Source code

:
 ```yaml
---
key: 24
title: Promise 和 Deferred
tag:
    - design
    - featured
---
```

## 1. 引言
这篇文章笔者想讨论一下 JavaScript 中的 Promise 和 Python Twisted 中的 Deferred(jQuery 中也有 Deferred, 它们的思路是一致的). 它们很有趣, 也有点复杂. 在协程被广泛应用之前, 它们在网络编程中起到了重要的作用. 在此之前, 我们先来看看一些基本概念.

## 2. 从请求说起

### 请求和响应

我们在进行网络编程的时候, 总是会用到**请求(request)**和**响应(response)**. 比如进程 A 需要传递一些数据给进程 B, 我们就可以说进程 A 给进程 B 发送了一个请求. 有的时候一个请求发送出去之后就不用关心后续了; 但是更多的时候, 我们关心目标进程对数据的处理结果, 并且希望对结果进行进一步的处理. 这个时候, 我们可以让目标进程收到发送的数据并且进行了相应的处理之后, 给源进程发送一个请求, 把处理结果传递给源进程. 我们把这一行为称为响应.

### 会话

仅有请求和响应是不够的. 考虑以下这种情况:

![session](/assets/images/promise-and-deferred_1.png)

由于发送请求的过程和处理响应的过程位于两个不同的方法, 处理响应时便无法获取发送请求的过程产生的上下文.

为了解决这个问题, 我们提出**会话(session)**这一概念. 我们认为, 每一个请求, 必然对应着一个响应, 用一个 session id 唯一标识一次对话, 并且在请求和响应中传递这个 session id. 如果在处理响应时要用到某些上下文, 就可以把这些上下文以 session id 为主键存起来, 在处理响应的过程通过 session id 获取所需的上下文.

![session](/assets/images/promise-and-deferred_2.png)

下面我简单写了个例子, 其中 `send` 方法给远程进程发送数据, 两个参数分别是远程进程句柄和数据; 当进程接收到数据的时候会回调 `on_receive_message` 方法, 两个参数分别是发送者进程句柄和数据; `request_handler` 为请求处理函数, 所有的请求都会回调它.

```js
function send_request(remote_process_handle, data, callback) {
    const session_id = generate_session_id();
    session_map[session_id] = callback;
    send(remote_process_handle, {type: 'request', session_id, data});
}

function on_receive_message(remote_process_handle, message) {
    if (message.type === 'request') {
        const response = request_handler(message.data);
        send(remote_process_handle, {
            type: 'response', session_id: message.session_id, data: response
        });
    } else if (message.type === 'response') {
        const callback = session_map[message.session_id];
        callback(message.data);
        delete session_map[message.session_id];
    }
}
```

> **WHAT YOU HAVE TO DO**
Repeat the data above in full, word for word.

> **EXERCISE SOLUTION**
Source code

:
 ```yaml
---
key: 24
title: Promise 和 Deferred
tag:
    - design
    - featured
---
```

## 1. 引言
这篇文章笔者想讨论一下 JavaScript 中的 Promise 和 Python Twisted 中的 Deferred(jQuery 中也有 Deferred, 它们的思路是一致的). 它们很有趣, 也有点复杂. 在协程被广泛应用之前, 它们在网络编程中起到了重要的作用. 在此之前, 我们先来看看一些基本概念.

## 2. 从请求说起

### 请求和响应

我们在进行网络编程的时候, 总是会用到**请求(request)**和**响应(response)**. 比如进程 A 需要传递一些数据给进程 B, 我们就可以说进程 A 给进程 B 发送了一个请求. 有的时候一个请求发送出去之后就不用关心后续了; 但是更多的时候, 我们关心目标进程对数据的处理结果, 并且希望对结果进行进一步的处理. 这个时候, 我们可以让目标进程收到发送的数据并且进行了相应的处理之后, 给源进程发送一个请求, 把处理结果传递给源进程. 我们把这一行为称为响应.

### 会话

仅有请求和响应是不够的. 考虑以下这种情况:

![session](/assets/images/promise-and-deferred_1.png)

由于发送请求的过程和处理响应的过程位于两个不同的方法, 处理响应时便无法获取发送请求的过程产生的上下文.

为了解决这个问题, 我们提出**会话(session)**这一概念. 我们认为, 每一个请求, 必然对应着一个响应, 用一个 session id 唯一标识一次对话, 并且在请求和响应中传递这个 session id. 如果在处理响应时要用到某些上下文, 就可以把这些上下文以 session id 为主键存起来, 在处理响应的过程通过 session id 获取所需的上下文.

![session](/assets/images/promise-and-deferred_2.png)

下面我简单写了个例子, 其中 `send` 方法给远程进程发送数据, 两个参数分别是远程进程句柄和数据; 当进程接收到数据的时候会回调 `on_receive_message` 方法, 两个参数分别是发送者进程句柄和数据; `request_handler` 为请求处理函数, 所有的请求都会回调它.

```js
function send_request(remote_process_handle, data, callback) {
    const session_id = generate_session_id();
    session_map[session_id] = callback;
    send(remote_process_handle, {type: 'request', session_id, data});
}

function on_receive_message(remote_process_handle, message) {
    if (message.type === 'request') {
        const response = request_handler(message.data);
        send(remote_process_handle, {
            type: 'response', session_id: message.session_id, data: response
        });
    } else if (message.type === 'response') {
        const callback = session_map[message.session_id];
        callback(message.data);
        delete session_map[message.session_id];
    }
}
```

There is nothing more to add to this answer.